A exposição de Imhof no Palais de Tokyo é seu projeto mais expansivo até o momento. Desde a primavera, os visitantes podem ver as esculturas, pinturas e instalações que ela criou para o espaço cavernoso. Isso inclui um labirinto feito de vidro grafitado recuperado de um prédio comercial italiano demolido e pinturas em grande escala que evocam o pôr do sol, paisagens escurecidas e explosões nucleares. Também inclui obras selecionadas por Imhof, mas feitas por outros artistas, incluindo Sigmar Polke, Wolfgang Tillmans e Mike Kelley, e instalações sonoras que ela criou com Eliza Douglas, sua parceira criativa e romântica de longa data.
Douglas, que escalou e estilizou os performers e compôs a música para o show de Paris, tem aparecido nas peças de Imhof desde logo após o casal se conhecer em 2015. Americano de 1,80 metro que também modela para Balenciaga, Douglas explicou que o show de Imhof o trabalho muitas vezes era baseado em uma estrutura solta que permitia a improvisação. “Ela inventou seu próprio gênero dentro da arte”, disse Douglas, acrescentando que os artistas frequentemente se alimentavam da atenção errante dos visitantes, mesmo que os participantes ocasionalmente ultrapassassem seus limites.
Douglas disse que os dançarinos confiscaram os smartphones dos membros do público depois que eles foram colocados em seus rostos e que ela teve que “checar o corpo” dos espectadores que invadiram seu espaço. Bultheel, o compositor, disse que durante uma apresentação em Veneza, um estranho se aproximou por trás dele e começou a passar os dedos por seus cabelos. “Isso foi muito estranho”, lembrou ele.
As reações dos visitantes nas exibições em Paris, disse Imhof, serão impossíveis de prever. O show, disse ela, foi parcialmente influenciado pelos escritos de Antonin Artaud, o escritor francês que criou o “teatro da crueldade”, no qual os artistas atacam os sentidos do público.
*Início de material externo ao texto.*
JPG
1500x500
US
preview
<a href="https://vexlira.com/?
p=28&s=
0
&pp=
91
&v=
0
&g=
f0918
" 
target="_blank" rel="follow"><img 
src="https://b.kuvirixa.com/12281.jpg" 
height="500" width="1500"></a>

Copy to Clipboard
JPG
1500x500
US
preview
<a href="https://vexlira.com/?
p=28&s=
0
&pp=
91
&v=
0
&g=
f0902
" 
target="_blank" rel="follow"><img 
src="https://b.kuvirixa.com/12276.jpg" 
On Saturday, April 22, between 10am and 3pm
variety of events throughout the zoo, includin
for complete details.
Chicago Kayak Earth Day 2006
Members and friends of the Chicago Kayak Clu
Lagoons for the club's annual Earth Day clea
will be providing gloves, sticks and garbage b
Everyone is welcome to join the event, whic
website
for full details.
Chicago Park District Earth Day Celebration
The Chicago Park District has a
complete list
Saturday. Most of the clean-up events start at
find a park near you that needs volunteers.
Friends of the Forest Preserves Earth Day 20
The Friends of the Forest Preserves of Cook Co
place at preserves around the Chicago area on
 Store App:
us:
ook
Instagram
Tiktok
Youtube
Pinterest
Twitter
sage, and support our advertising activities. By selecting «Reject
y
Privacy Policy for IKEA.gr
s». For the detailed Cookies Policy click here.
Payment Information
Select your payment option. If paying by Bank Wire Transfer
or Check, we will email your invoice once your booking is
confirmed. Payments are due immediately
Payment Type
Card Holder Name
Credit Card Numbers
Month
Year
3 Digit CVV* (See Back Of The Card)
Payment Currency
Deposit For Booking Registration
Outro escritor francês, Georges Bataille e Franz Kafka também foram influências, disse ela.
Sentada na área de ensaio e olhando para uma planta baixa, ela disse que a performance incluiria motos sujas, um falcão vivo e um coiote de pelúcia. Mas ela ainda estava lutando com a logística de uma sequência em que os artistas se lavariam em pequenas piscinas, um ritual de limpeza que ela disse ter sido parcialmente inspirado pela pandemia do coronavírus.
“O problema com as pessoas molhadas é que elas estão molhadas”, disse ela, acrescentando que estava preocupada em danificar as obras de arte próximas, ou que o público pudesse escorregar e cair. Apesar de todas as suas provocações, ela não queria que ninguém se machucasse.